▶ What you are asked to do
In the review of Philip K. Howard's book, write out word for word everything from "Howard argues his" down to "away in handcuffs.".

Justice Hugo L. Black once told me that he thought all government departments and agencies should be abolished every five or ten years. Black was a senator from Alabama for ten years and a Supreme Court justice for thirty-four, and he knew just about everything there was to know about how government works. His startling idea—and I think he was serious—was his way of dealing with the encrustations of bureaucracy.
Reading Philip K. Howard’s book, I suddenly recalled Justice Black’s remark. Not that their concerns are the same, just the sweeping character of their responses. Howard is worried about what he deems the excessively legalized American society. He begins his book as follows:
“Sometimes I wonder how it came to this,” a teacher in Wyoming told me, “where teachers no longer have authority to run the classroom and parents are afraid to go on field trips for fear of being sued.” Thomas Jefferson might have the same question. How did the land of freedom become a legal minefield? Americans tiptoe through law all day long, avoiding any acts that might offend someone or erupt into a legal claim. Legal fears constantly divert us from doing what we think is right.
Howard argues his case with horror stories. A five-year-old girl in kindergarten in St. Petersburg, Florida, goes on a tear, throwing books and pencils on the floor and ripping papers off the bulletin board—in her classroom and in the principal’s office, where she is steered. No teacher stops her, because everyone is bound by a rule against touching children. Eventually they call the police, who take the child away in handcuffs.
Absurd? Yes. But Howard says the rule against touching children, apparently adopted in fear of accusations of pedophilia, is now nearly universal. His daughter’s college roommate, teaching beginning swimmers in Harlem, had to ask the children for permission before holding them up in the water: ask every time.
Josh Kaplowitz, a college graduate in the Teach for America program, put his hand on the back of a seventh-grade student who was misbehaving to usher him out of the classroom. He was sued for $20 million—and criminally indicted. The criminal charge was eventually dropped, but the school settled the civil lawsuit by paying $90,000, Howard says.
A 2004 survey cited by Howard found that 78 percent of middle school and high school teachers have been accused by their students of lawlessness or violating their rights. Broward County, Florida, Howard says, prohibited children from running in playgrounds after settling 189 playground lawsuits in five years.
Then there is the much-lamented case of the $54 million trousers. A lawyer in Washington sued a dry cleaner for that amount for allegedly losing a pair of his pants. The case and the plaintiff were much mocked in newspaper stories. But I do not remember reading what Howard tells us: that it dragged on for two years, cost the Korean immigrants who owned the store $100,000 in legal fees, and led them to close the store.

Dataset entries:
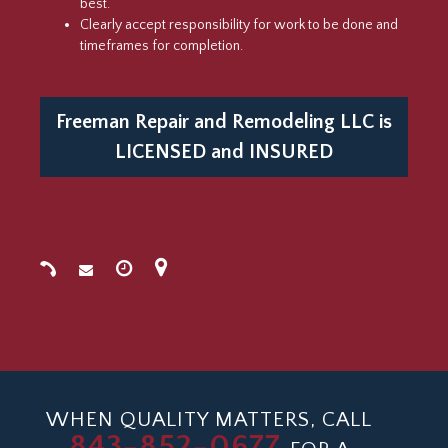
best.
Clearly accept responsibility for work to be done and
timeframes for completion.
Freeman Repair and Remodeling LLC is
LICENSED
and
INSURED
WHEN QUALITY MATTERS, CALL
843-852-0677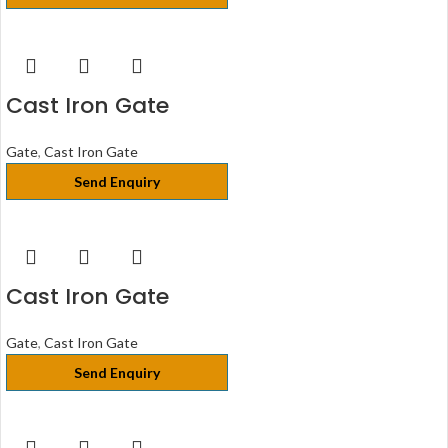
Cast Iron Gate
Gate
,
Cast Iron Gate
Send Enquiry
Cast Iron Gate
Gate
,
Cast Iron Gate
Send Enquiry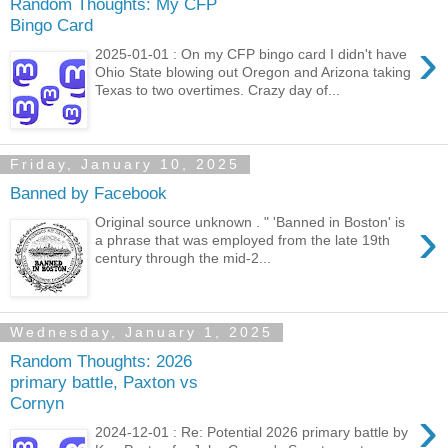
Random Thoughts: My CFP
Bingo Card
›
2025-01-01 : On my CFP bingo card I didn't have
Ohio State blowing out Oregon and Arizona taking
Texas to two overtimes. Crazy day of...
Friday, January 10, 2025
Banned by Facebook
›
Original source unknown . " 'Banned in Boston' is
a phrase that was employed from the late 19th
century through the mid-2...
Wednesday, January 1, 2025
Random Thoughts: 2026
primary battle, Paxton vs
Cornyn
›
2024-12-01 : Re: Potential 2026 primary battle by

* * *

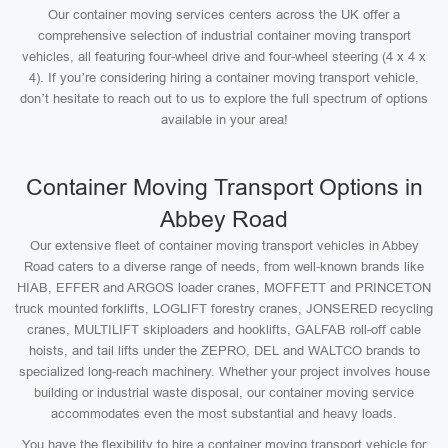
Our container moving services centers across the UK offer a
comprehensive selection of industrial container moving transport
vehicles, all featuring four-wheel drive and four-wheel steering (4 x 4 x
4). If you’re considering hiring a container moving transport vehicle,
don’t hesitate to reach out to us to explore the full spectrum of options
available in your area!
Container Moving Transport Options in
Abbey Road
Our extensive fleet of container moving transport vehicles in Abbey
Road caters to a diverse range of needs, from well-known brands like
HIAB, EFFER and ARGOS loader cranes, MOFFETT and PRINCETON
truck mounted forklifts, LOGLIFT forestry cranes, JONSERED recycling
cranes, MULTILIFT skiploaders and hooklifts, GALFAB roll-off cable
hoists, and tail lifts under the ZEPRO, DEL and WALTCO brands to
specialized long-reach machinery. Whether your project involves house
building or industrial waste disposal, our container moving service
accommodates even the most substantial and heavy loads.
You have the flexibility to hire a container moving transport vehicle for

▶ Reply to the task
Howard argues his case with horror stories. A five-year-old girl in kindergarten in St. Petersburg, Florida, goes on a tear, throwing books and pencils on the floor and ripping papers off the bulletin board—in her classroom and in the principal’s office, where she is steered. No teacher stops her, because everyone is bound by a rule against touching children. Eventually they call the police, who take the child away in handcuffs.